Still, few members of the House want to go first in voting for employer mandates. They are afraid that if they climb out on a limb, their colleagues in the Senate will cut it off. They are especially suspicious of Rosty’s counterpart in the Senate, Daniel Patrick Moynihan of New York, the chairman of the Senate Finance Committee. Never a true believer in health reform, Moynihan is highly mercurial and independent. (Asked whether Moynihan was brilliant or a crackpot, a White House aide responded, ““I have to pick?’’) A shrewd politician, he has been scheming with moderate Republicans on what amounts to a fudge on health care.

Moynihan’s co-conspirator is Sen. Bob Packwood, the ranking Republican on Finance, who would rather be remembered for health reform than for the allegations that he sexually harassed his female employees. Moynihan and Packwood are working up a bill that would finesse employer mandates. It would still try to protect workers who have been laid off or disabled. Insurance would ostensibly be made affordable to all. But ““universal’’ coverage might be defined loosely. Already, 85 percent of Americans have some form of health coverage. Even Clinton’s bill would miss some Americans, transients and workers in the underground economy. In Hawaii, which has a highly touted universal-health-care system, 6 percent of the people still lack insurance. Moderates looking for a compromise want to fudge the strict definitions. Why not a plan that covers, say, 93 percent, and call it universal?

Another approach would be to vote for a ““trigger’’: if the plan fails to cover a certain percentage of Americans by a certain date, then mandates would kick in. Even Clinton’s bill doesn’t promise universal coverage until 1998. Some lawmakers are talking about pushing the deadline past the year 2000. The beauty of a trigger is that it puts off the hard choices for later Congresses, especially if the trigger is ““soft,’’ or not automatic.
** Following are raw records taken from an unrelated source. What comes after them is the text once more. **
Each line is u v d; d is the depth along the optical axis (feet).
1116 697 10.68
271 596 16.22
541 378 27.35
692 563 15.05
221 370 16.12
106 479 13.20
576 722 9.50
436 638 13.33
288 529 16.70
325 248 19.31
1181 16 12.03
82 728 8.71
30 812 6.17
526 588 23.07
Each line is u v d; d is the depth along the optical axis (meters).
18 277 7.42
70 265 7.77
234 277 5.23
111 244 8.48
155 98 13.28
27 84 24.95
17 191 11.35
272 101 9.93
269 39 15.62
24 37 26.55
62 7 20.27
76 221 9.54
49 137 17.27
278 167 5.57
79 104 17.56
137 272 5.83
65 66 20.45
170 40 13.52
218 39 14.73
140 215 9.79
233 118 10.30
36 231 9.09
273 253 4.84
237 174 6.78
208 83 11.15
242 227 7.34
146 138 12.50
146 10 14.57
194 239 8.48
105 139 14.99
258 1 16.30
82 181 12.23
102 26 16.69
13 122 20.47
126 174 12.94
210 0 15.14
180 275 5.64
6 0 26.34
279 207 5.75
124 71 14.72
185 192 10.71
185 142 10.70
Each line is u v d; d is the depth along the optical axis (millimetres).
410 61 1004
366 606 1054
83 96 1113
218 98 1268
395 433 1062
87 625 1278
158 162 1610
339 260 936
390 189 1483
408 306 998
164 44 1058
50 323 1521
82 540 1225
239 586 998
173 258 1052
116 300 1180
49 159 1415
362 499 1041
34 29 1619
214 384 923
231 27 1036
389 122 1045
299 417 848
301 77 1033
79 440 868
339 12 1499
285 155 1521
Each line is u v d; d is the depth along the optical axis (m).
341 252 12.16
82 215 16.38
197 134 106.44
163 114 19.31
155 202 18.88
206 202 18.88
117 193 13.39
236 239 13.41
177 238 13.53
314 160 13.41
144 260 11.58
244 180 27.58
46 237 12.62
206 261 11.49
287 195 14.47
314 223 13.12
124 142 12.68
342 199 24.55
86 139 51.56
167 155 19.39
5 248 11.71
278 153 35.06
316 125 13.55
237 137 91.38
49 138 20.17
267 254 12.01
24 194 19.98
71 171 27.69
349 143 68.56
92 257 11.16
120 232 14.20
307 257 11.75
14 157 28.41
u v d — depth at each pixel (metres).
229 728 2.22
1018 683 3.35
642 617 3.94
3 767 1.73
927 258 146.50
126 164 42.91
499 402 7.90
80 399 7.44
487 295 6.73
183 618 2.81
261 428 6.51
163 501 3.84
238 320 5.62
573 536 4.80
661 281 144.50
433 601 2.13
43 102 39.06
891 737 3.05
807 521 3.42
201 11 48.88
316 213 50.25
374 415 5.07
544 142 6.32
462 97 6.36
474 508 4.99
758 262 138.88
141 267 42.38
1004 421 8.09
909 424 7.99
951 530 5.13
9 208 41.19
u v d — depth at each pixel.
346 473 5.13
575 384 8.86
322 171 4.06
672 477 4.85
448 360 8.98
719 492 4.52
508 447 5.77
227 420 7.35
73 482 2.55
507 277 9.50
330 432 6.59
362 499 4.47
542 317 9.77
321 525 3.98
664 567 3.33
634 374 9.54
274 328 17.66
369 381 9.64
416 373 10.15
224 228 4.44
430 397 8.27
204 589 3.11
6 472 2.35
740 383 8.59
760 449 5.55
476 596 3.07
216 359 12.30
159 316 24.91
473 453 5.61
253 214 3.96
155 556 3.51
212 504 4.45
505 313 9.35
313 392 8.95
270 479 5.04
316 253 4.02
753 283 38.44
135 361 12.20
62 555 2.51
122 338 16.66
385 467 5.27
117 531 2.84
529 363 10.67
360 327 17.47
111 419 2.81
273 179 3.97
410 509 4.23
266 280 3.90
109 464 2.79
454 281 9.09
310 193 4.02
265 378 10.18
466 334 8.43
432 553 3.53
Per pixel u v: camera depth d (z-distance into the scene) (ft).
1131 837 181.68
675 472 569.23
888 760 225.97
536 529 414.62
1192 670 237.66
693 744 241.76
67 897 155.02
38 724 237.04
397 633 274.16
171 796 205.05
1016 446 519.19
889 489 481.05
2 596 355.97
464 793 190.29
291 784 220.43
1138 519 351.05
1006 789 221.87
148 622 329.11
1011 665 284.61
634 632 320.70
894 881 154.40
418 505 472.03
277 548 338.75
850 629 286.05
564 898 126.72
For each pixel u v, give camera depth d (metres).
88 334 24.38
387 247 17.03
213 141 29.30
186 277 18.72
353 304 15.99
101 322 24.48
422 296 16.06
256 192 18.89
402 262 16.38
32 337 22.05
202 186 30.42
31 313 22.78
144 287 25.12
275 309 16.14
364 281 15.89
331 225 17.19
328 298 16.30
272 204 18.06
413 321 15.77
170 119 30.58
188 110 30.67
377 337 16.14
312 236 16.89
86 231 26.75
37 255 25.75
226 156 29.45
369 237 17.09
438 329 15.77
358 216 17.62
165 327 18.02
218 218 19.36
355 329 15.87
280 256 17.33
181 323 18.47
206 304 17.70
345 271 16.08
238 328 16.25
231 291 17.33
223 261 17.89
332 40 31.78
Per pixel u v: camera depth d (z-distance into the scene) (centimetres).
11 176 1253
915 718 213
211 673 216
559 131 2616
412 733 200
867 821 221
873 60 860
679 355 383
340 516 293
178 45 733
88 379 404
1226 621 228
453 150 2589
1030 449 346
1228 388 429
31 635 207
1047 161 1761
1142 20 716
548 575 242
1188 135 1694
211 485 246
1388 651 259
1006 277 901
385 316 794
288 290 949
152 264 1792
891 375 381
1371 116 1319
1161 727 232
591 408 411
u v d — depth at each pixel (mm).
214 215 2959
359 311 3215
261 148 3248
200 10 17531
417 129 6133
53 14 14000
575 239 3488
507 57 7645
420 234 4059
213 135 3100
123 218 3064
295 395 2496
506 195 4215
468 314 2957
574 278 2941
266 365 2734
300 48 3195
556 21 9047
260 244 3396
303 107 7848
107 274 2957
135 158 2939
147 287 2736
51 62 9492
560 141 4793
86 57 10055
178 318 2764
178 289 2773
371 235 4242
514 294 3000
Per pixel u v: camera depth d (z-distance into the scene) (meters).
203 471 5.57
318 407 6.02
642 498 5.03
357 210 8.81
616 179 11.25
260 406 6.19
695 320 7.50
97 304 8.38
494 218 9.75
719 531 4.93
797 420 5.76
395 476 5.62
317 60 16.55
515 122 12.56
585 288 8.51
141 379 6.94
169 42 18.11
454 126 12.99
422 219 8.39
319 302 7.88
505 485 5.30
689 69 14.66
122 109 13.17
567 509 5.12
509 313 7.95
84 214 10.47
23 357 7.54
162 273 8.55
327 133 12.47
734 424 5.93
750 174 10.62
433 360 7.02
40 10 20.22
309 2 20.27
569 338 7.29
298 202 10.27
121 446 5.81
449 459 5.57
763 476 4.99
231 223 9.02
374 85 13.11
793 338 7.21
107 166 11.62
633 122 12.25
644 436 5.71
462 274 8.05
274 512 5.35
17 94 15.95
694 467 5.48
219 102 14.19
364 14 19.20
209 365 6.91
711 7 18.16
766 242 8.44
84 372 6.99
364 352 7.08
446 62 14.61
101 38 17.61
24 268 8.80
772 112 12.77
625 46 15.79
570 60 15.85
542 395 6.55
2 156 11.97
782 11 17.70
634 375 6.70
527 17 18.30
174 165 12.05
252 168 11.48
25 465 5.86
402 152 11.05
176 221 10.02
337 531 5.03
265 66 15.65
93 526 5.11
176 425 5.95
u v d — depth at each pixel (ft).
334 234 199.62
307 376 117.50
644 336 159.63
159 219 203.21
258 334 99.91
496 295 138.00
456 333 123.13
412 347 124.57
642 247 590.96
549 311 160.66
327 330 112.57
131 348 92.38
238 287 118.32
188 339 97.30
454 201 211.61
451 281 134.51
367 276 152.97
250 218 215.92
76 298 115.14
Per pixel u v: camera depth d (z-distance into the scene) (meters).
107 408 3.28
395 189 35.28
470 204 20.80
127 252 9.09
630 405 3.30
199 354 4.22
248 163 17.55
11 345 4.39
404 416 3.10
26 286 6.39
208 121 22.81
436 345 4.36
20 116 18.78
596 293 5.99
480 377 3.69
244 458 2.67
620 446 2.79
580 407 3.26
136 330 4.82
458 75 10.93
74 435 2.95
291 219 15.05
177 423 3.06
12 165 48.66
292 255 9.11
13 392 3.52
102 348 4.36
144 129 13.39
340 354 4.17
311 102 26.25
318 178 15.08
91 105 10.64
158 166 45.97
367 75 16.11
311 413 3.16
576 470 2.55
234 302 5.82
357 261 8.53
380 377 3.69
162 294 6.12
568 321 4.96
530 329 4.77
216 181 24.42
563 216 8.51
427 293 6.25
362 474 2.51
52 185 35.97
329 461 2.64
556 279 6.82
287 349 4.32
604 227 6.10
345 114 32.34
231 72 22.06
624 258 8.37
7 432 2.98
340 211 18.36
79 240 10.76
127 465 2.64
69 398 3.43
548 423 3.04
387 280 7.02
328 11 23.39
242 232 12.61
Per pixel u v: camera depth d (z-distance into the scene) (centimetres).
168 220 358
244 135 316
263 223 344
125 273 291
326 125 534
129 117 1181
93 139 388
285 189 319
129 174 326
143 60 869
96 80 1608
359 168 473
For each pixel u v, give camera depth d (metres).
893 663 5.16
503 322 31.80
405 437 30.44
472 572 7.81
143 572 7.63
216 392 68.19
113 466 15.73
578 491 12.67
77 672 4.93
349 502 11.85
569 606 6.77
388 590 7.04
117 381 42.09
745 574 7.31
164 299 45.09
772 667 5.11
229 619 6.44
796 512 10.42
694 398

There has been a lot of talk of soft triggers on Capitol Hill lately.

This is a neat solution in the classic smoke-and-mirrors style of Congress (literally: it would be financed partly by a cigarette tax). But it has one big drawback. When he introduced the original health-reform proposal last fall, Clinton declared that universal health care was his ““bottom line.’’ In his State of the Union address in January, the president literally waved his veto pen at the suggestion that Congress might vote to provide anything less.

The White House is starting to wobble a little. Asked exactly what the White House meant by universal coverage, spokesperson Dee Dee Myers responded, ““We’re certainly not going to define it as a percentage.’’ The big question is whether Hillary Clinton will back down. The First Lady came off as fierce and unyielding in a profile published last week in The New Yorker by Connie Bruck. At a meeting last September, health-care-industry lobbyist Michael Bromberg, a protege of Rostenkowski’s, tried to persuade the First Lady to be flexible, to perhaps accept a bill that made health care affordable and easy to buy, but not mandatory. ““Any bill that passes Congress will be a credit to you,’’ he said. Mrs. Clinton coldly replied, ““Bill and I didn’t come to Washington to play the game as usual – and to fuzz the difference between universal coverage and access.''

Now the First Lady and her husband are faced with a difficult choice: whether to stick to their ““bottom line’’ demand or accept something less – and call it victory. The Clintons and their liberal allies in Congress have been counting on the pressure of the ballot box to swing wavering votes. If lawmakers fail to pass health reform, this threat goes, the voters will decide that Congress really is hopeless and vote to throw out the incumbents. The same lesson, of course, applies to Clinton – which is why, in the end, he is likely to accept a watered-down bill over nothing at all.